* What needs to be done
Determine how many lines in the material below contain the string "friction", then state only that count.

* Excerpted records
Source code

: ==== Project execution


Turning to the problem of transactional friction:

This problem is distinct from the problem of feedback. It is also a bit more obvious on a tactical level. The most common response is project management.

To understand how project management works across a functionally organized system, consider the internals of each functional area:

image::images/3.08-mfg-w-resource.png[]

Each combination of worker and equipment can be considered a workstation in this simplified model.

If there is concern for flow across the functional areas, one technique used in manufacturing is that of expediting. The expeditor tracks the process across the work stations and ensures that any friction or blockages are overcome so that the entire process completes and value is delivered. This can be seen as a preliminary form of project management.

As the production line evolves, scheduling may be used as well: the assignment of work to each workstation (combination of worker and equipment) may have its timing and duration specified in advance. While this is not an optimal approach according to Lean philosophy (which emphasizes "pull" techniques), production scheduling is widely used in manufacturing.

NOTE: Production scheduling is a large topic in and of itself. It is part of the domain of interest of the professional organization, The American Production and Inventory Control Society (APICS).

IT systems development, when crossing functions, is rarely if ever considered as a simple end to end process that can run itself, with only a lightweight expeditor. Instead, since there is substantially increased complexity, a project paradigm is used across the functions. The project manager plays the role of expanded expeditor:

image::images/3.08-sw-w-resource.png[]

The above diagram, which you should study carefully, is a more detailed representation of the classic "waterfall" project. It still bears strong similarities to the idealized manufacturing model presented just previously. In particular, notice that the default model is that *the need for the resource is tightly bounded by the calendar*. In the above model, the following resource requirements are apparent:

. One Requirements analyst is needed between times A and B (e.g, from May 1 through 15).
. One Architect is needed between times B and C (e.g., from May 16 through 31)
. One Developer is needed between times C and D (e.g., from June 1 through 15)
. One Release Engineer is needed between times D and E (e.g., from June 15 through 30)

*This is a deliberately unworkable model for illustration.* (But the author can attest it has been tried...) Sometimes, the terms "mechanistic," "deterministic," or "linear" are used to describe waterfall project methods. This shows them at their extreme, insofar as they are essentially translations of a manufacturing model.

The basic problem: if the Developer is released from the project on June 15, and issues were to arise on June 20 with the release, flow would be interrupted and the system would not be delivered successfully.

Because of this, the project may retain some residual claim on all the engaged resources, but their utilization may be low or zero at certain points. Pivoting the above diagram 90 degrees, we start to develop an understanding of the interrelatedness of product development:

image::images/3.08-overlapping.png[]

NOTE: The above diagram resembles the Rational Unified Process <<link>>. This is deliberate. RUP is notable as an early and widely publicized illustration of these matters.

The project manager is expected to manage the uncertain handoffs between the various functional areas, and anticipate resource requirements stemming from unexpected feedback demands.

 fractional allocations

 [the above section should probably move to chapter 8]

* Written answer
2